> _Task item_
Can you reproduce everything from the first line of the entries down to the line containing "Handwerkzeuge - mittlere Länge", both of those lines included, keeping each line word for word?

[Entries shown — start]

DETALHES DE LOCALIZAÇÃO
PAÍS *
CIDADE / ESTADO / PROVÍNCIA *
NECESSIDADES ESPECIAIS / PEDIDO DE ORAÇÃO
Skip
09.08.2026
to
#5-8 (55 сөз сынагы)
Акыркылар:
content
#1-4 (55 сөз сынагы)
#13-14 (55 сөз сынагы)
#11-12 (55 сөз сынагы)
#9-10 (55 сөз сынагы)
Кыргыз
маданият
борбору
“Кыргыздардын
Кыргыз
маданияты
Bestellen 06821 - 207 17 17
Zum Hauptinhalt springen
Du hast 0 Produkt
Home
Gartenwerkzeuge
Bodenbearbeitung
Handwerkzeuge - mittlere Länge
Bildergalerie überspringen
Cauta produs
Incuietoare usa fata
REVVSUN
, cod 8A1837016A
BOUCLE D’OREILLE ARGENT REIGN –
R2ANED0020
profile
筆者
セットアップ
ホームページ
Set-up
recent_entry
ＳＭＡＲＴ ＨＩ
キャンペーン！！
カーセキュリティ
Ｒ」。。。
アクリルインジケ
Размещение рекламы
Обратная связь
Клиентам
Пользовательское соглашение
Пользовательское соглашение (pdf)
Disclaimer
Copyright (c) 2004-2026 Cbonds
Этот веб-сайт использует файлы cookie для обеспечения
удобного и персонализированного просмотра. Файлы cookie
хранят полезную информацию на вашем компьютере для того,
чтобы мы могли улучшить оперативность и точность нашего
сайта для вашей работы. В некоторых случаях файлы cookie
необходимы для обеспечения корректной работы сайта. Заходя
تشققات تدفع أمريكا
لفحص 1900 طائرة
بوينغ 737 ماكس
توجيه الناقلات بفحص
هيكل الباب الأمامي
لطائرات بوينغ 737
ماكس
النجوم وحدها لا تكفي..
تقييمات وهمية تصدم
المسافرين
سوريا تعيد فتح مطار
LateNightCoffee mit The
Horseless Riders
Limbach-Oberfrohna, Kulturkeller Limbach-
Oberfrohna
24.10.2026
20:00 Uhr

[Entries shown — finish]

> _Problem solution_
DETALHES DE LOCALIZAÇÃO
PAÍS *
CIDADE / ESTADO / PROVÍNCIA *
NECESSIDADES ESPECIAIS / PEDIDO DE ORAÇÃO
Skip
09.08.2026
to
#5-8 (55 сөз сынагы)
Акыркылар:
content
#1-4 (55 сөз сынагы)
#13-14 (55 сөз сынагы)
#11-12 (55 сөз сынагы)
#9-10 (55 сөз сынагы)
Кыргыз
маданият
борбору
“Кыргыздардын
Кыргыз
маданияты
Bestellen 06821 - 207 17 17
Zum Hauptinhalt springen
Du hast 0 Produkt
Home
Gartenwerkzeuge
Bodenbearbeitung
Handwerkzeuge - mittlere Länge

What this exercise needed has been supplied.